El día que conocí a Sergio
15.03.2011 -
Salón de prensa del Teatro Principal, termina una rueda de prensa, una de tantas, de esas, pocas, a las que iba Sergio. Ahora sé porqué estaba allí. Nada más terminar, se levanta y se dirige a los compañeros, mejor dicho, a las compañeras, y comienza una batería de preguntas a cada una de ellas: «¿Te vienes el sábado a Monóvar? Vamos a la Casa Azorín, Bodegas Poveda y a comer en el Casino». Repetía, de una en una, la pregunta y casi todas las compañeras decían que sí. Al pasar la mirada por mi cara de imbécil, con la que le estaba mirando, algo debió percatarse y, pensó, pobre hombre, «¿Te vienes tú?». Tan solo le acerté a decir que sí moviendo la cabeza afirmativamente.
Aquel sábado, antes de que llegara el autobús que nos iba a llevar, ya estaba allí, en la puerta de la CAM. Esperé, llegué a pensar en una broma, pero poco a poco fueron apareciendo los viajeros, mejor dicho, la mayoría de viajeras. Cuando ya estábamos todos emprendimos la marcha, solo nos faltó cantar las canciones típicas que se cantan en un bus de excursión, pero no faltaron risas, comentarios, desplazamientos de sitio, unos con otros y una algarabía de cariños cruzados entre los que yo flotaba pellizcándome, a cada rato, por si lo soñaba.
Con Jose Payá, visitando la Casa Museo del maestro Azorín -pseudónimo que tomó de Yecla, mi pueblo y el suyo de adopción- tuve algunas diferencias con Payá, nada irrecuperables y, además, nos hicimos amigos, por amigos comunes y simpatía azoriniana.
La visita a las Bodegas Poveda, espectacular, nos trataron como a virreyes, es normal este trato de esta familia vinatera que tanto esfuerzo tiene contribuido al desarrollo de las tierras alicantinas. Buenos vinos y mejor conversación. De mi abuelo Pedro, bodeguero, algo se me quedó, me sacó de pila y eso marca. En 'La Sacristía' bebimos esplendorosamente el mejor fondillón. Y nos fuimos a comer.
Menudos gazpachos en el Casino, en las tierras del interior este plato tiene ligeras diferencias, para algunos son muy importantes, para los que apreciamos de forma conjunta comida, compañía, amistad y cariño, esos detalles nunca nos parecieron mayores. El plato cumplió su cometido, convertirnos en amigos. De regreso a Alicante todavía tuvimos tiempo de tomarnos un gins-tonics, broche de oro, y me tuve que marchar.
Lo sabe muy poca gente pero aquel día mi vida cambió. Comencé a salir de un agujero muy profundo, emocional, en el que me encontraba. A él, pasado el tiempo, tuve la ocasión de decírselo, sin que me quisiera escuchar mucho, porque sobre esos asuntos le gustaba más actuar que hablar.
A partir de entonces podríamos escribir libros de las risas que compartimos, conversaciones profesionales, confesiones de amoríos, alguna que otra diferencia, que también las hubo, y un sinfín de noches mágicas que se sabía cuando empezaban y nunca cuando iban a acabar.

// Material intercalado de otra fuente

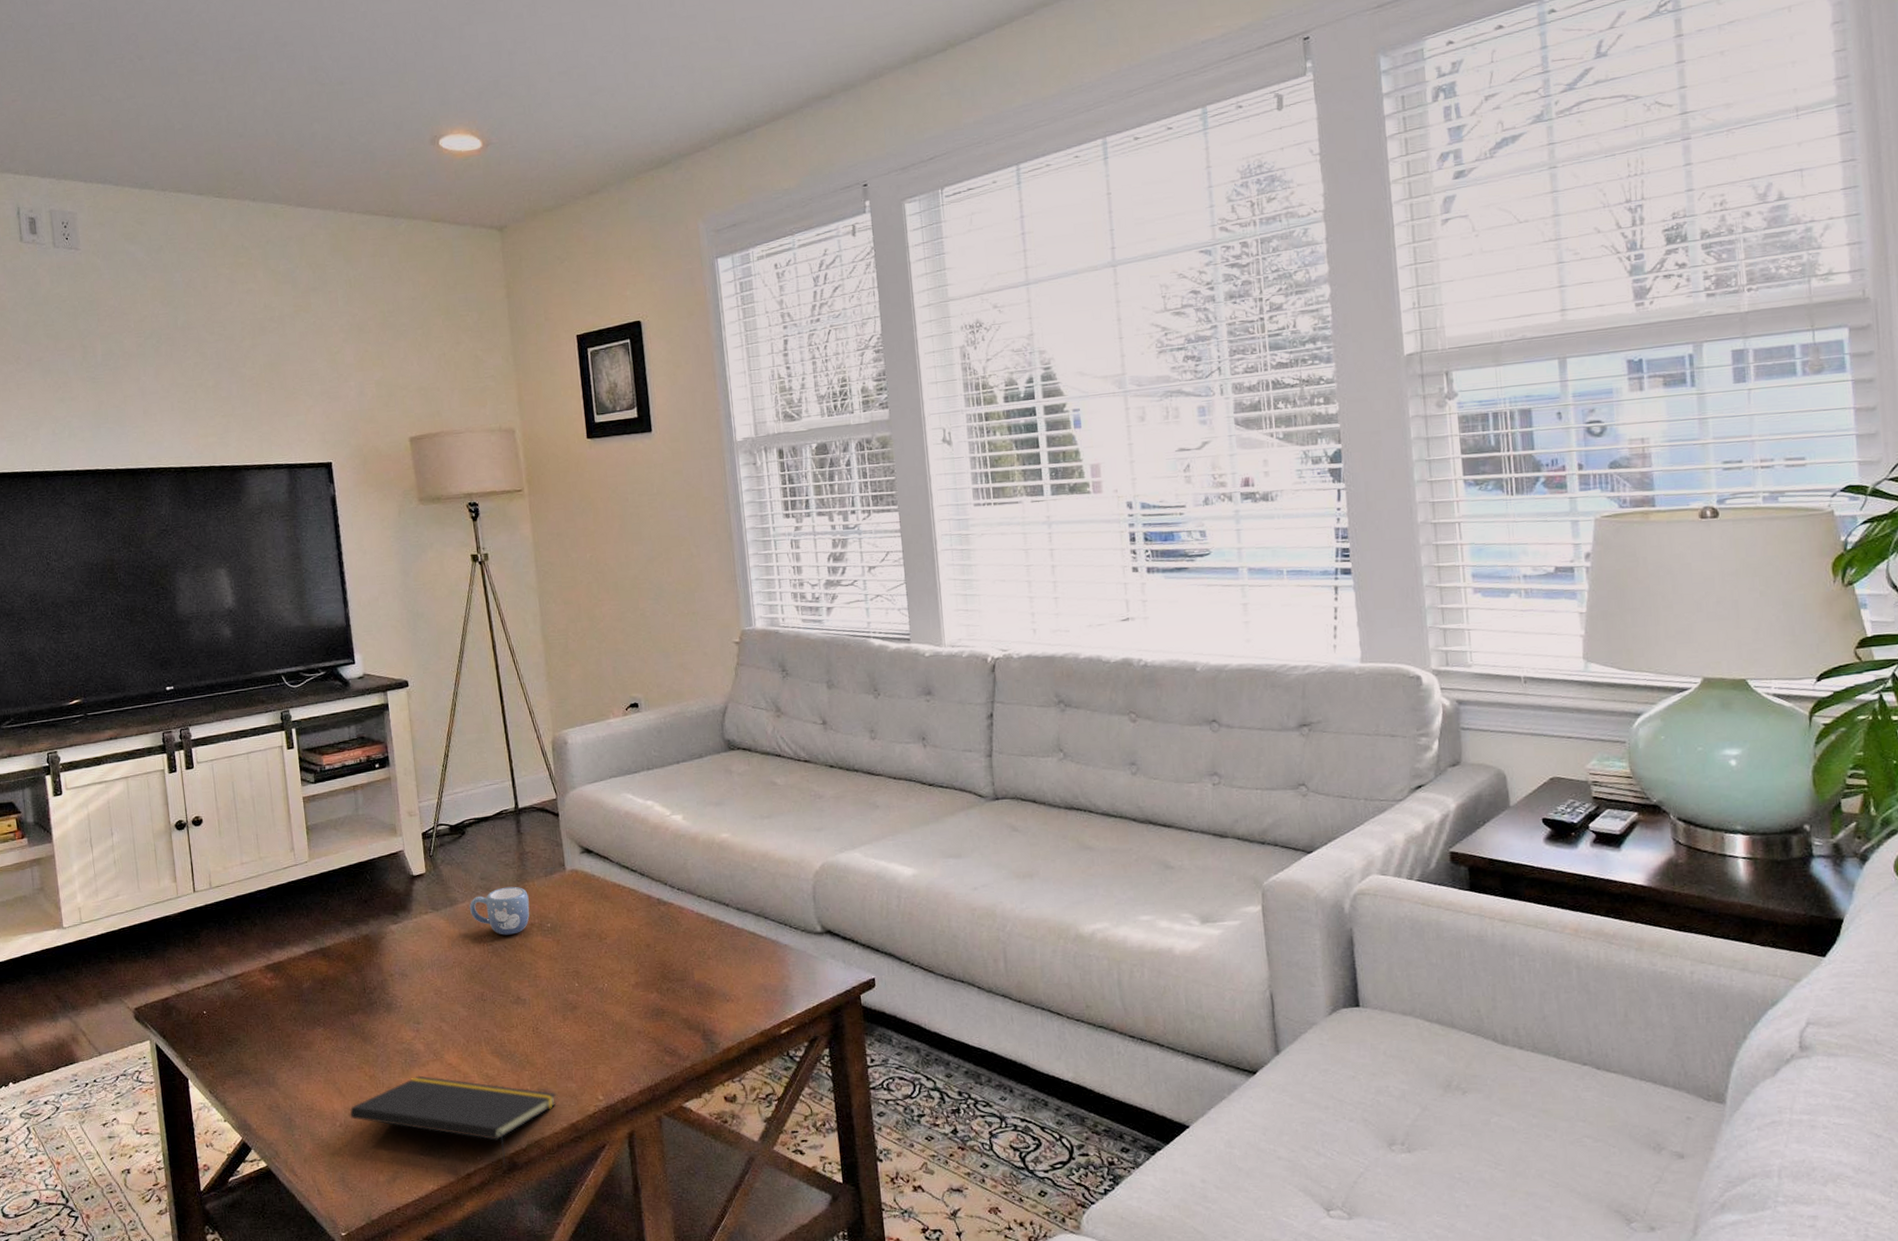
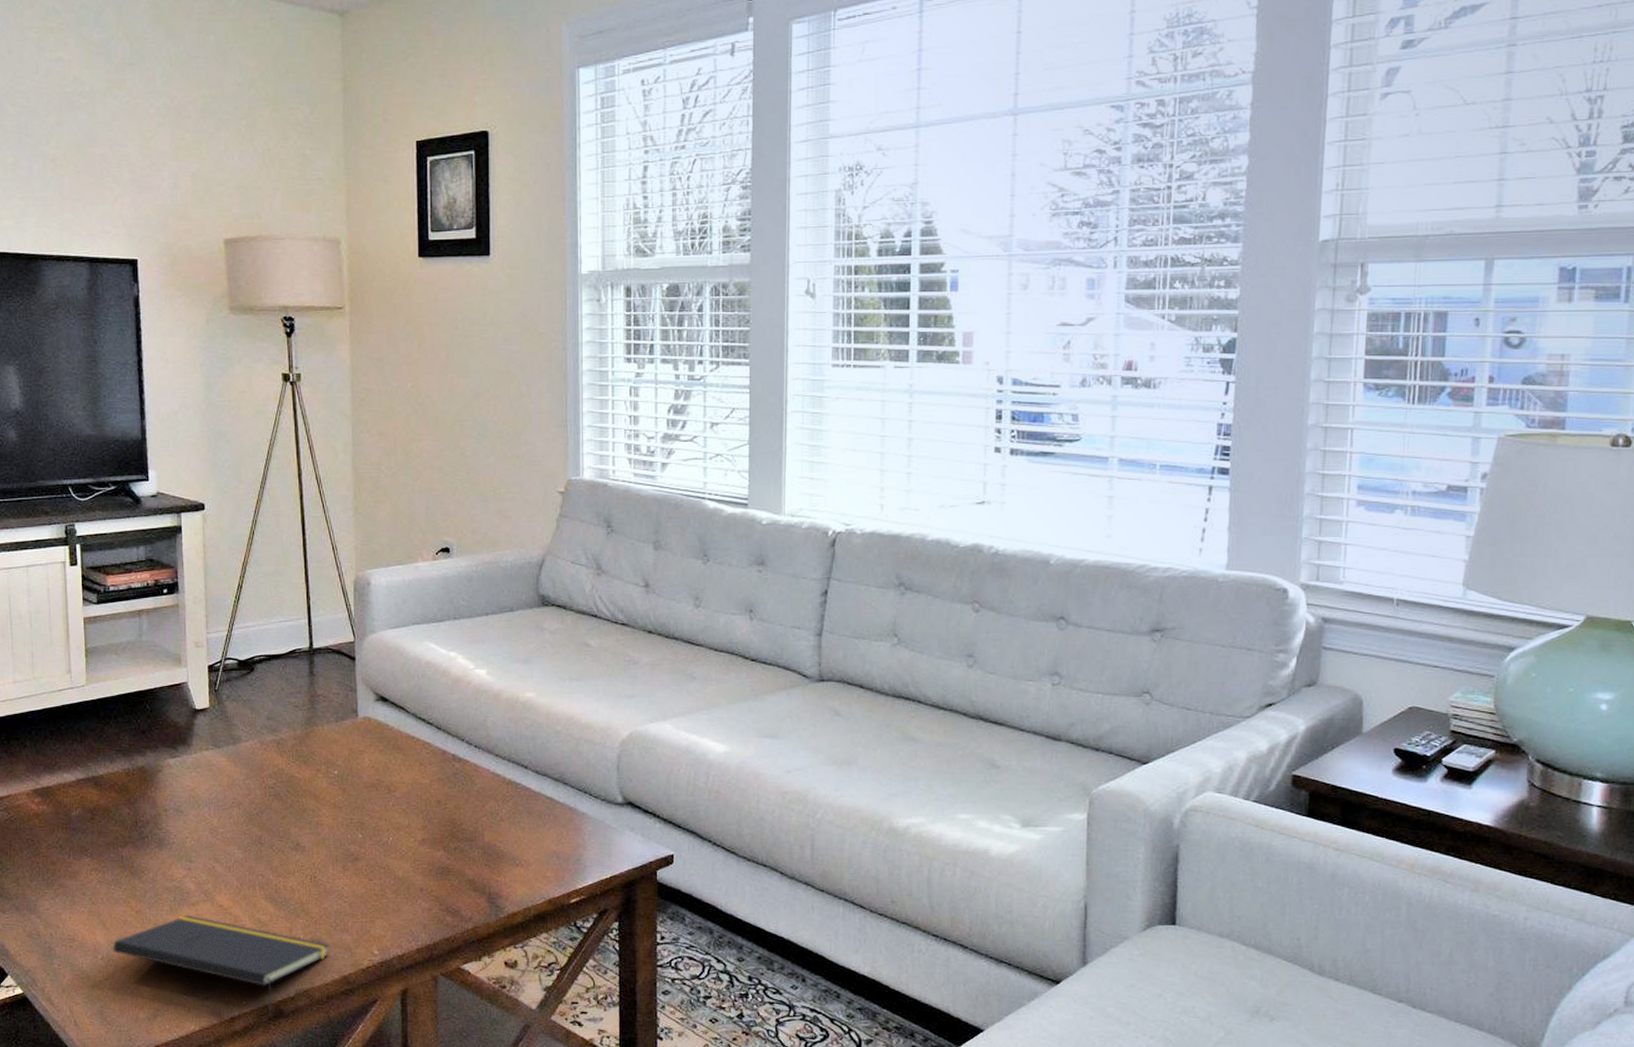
mug: present [470,886,530,935] -> none [254,729,317,779]

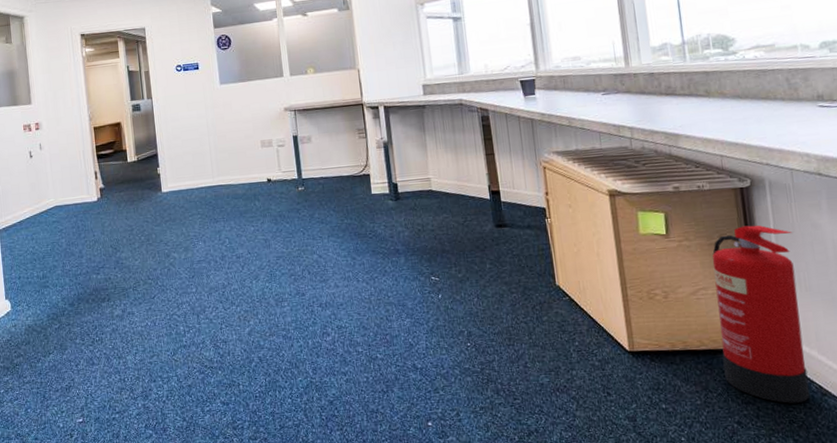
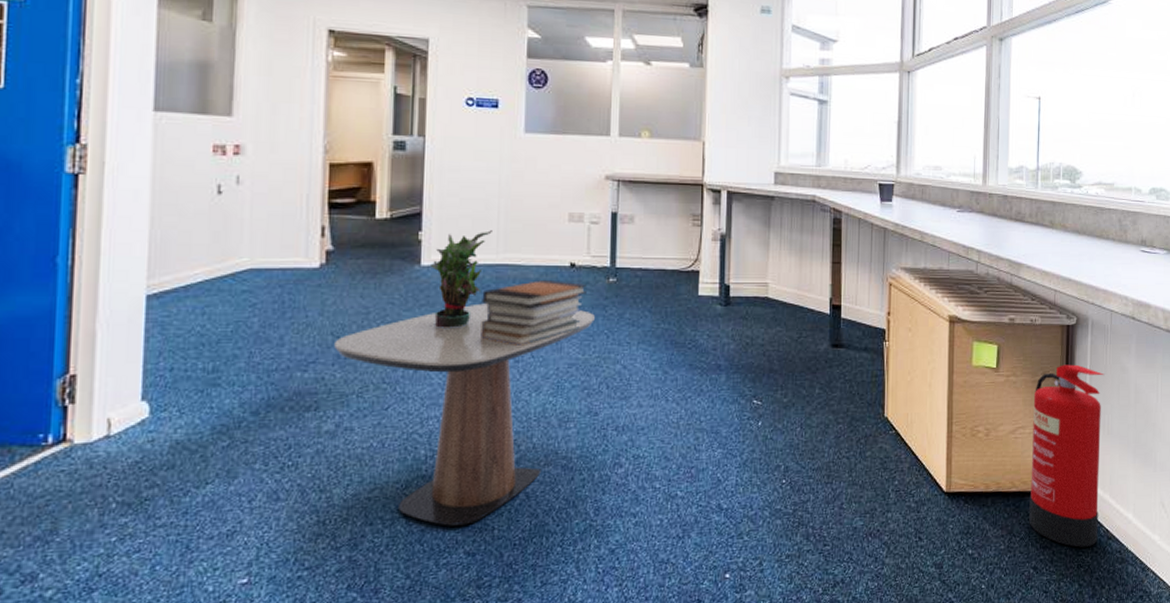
side table: none [114,214,292,383] -> present [334,303,595,526]
potted plant: none [168,161,208,237] -> present [429,230,494,328]
book stack: none [206,193,283,246] -> present [480,279,587,345]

Pero por encima de todo ello quedará la persona que fue y que ya no podré borrar de mi memoria por mucho tiempo que pase.
El maldito pasado viernes, encima 11-M, no lo encontré donde esperaba, en su habitación 506. Al preguntar por él me descerrajaron en plena cara su muerte. Y la negué como un resorte, pero la realidad era tozuda y la confirmación de la enfermera, también. Hacía tiempo que no lloraba de esa manera porque otras muertes, de personas también queridas, me llegaron siendo anunciadas por procesos largos de enfermedad.
Esta muerte me vino cuando más necesitaba su compañía, en la tarde de un viernes, con un tiempo de perros, en la que lo mejor que me podía pasar era estar con mi amigo Sergio, aunque fuera en un hospital, sin cigarros ni cervezas, pero con su risa y complicidad y la mejor oportunidad para compartir algunos sentimientos que ya no le podré contar, que me los guardaré, irremediablemente, para mí.
Lo peor de todo es que me he acostumbrado a verlo, a encontrármelo por la calle, a compartir con él espacios comunes, sobre todo bares y algún que otro concierto. ¿Y ahora qué haremos? Sobreviviremos, porque la vida será diferente, porque aunque sigamos viéndolo pegado a nuestro paisaje urbano, ya no estará. El destino se ha pasado tres pueblos con la mala leche.